The resulting overproduction is large and growing, despite a doubling of Brazilian steel exports to 2.5 million tons in the first seven months of this year. In October, the new Tuarao mill in Espirito Santa State will begin production with an annual capacity of 2.2 million tons. Of this total, half a million tons are supposed to be sold at home, and another half million are to be brought by Kawasaki Steel (Japan) and Finsider (Italy), which own 24.5 percent each of the mill. Two other steel mills with high production find themselves left in the lurch and are scrambling to find export markets. '

To further complicate the picture, the government has held steel price increases well below inflation. The average July price of Brazilian steel products was $253 per ton, compared to $570 for an equivalent mix of American steel products, reports Siderbras. True adjustment for inflation would raise the Brazilian price significantly, but it could fall to $150 if the official cruzeiro were allowed to sink to its black market value. Thus it is misleading to talk about a "true market price" of Brazilian steel. Perhaps the only factor that keeps costs up, despite production wages of only $40 to $80 a week, is the fact that Brazil's publically-owned steelmakers operate on a cost-plus basis. As with U.S. defense contractors, it's almost impossible to go broke: cost overruns are routinely covered by the government.

If the United Steelworkers of America want to "prove" that Brazilian steel receives government subsidies, in order (under the terms of the U.S. Trade Act of 1974) to prevent its importation, all they have to do is read the speeches of cabinet ministers in the financial press. In the

August 17 Gazeta Mercantil, Brazil's Wall Street Journal, Minister of Industry and Commerce Joao Camilo Pena was quoted as stating: "There is no chance that the government will allow this sector to fall into insurmountable difficulties - Siderbras, with a capital value of $30 billion, is just too important. The government will make sure that the company retains its competitiveness."

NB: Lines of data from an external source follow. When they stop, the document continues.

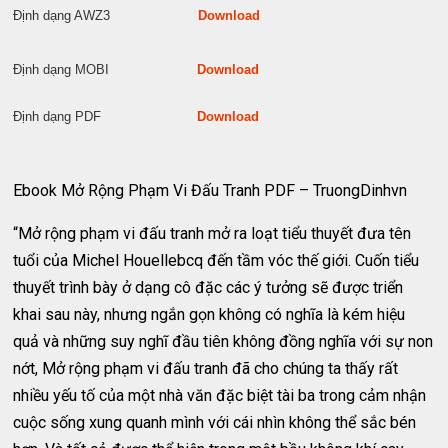
Định dạng AWZ3
Download
Định dạng MOBI
Download
Định dạng PDF
Download
Ebook Mở Rộng Phạm Vi Đấu Tranh PDF – TruongDinhvn
“Mở rộng phạm vi đấu tranh mở ra loạt tiểu thuyết đưa tên
tuổi của Michel Houellebcq đến tầm vóc thế giới. Cuốn tiểu
thuyết trình bày ở dạng cô đặc các ý tưởng sẽ được triển
khai sau này, nhưng ngắn gọn không có nghĩa là kém hiệu
quả và những suy nghĩ đầu tiên không đồng nghĩa với sự non
nớt, Mở rộng phạm vi đấu tranh đã cho chúng ta thấy rất
nhiều yếu tố của một nhà văn đặc biệt tài ba trong cảm nhận
cuộc sống xung quanh mình với cái nhìn không thể sắc bén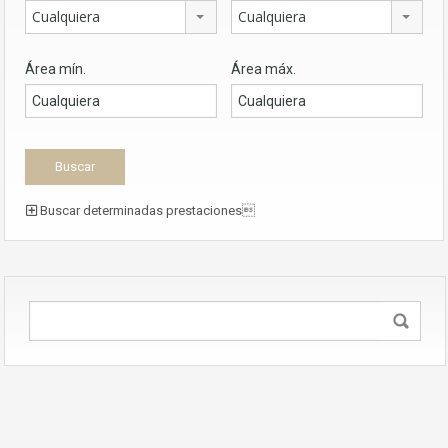
Cualquiera
Cualquiera
Área mín.
Área máx.
Buscar determinadas prestaciones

If this sounds like Chrysler or Lockheed, don't blame Brasilia. The political nature of the steel industry should be no surprise to anyone who remembers President Truman's seizure of the U.S. steel industry in 1946 to break a strike-or that Brazil's first steel mill was a "present" from the U.S. in partial payment for Brazil's entry into World War II on the side of the allies.

Dennis Carney, president of Wheeling-Pittsburgh, the eighth largest U.S. steelmaker, may have been the first steel executive to try and import large quantities of cheap Brazilian raw steel, but he certainly will not be the last. In his trip to Brazil in August, he tried to negotiate a deal with Siderbras for 30,000 to 40,000 tons a month, which would probably come from Tubarao. And he even asked the dollar-starved Brazilians to purchase $40 million worth of Wheeling-Pittsburgh stock. By early October the deal was not clinched, and there are hints from Brasilia that the $40 million was the sticking point. But if the Wheeling-Pittsburgh deal goes through, there will be other, more wellheeled buyers in line.


Daniel Berman is a free lance journalist travelling in Latin America. His most recent book, edited with Vincent Navarro, is Health and Work under Capitalism: An International Perspective.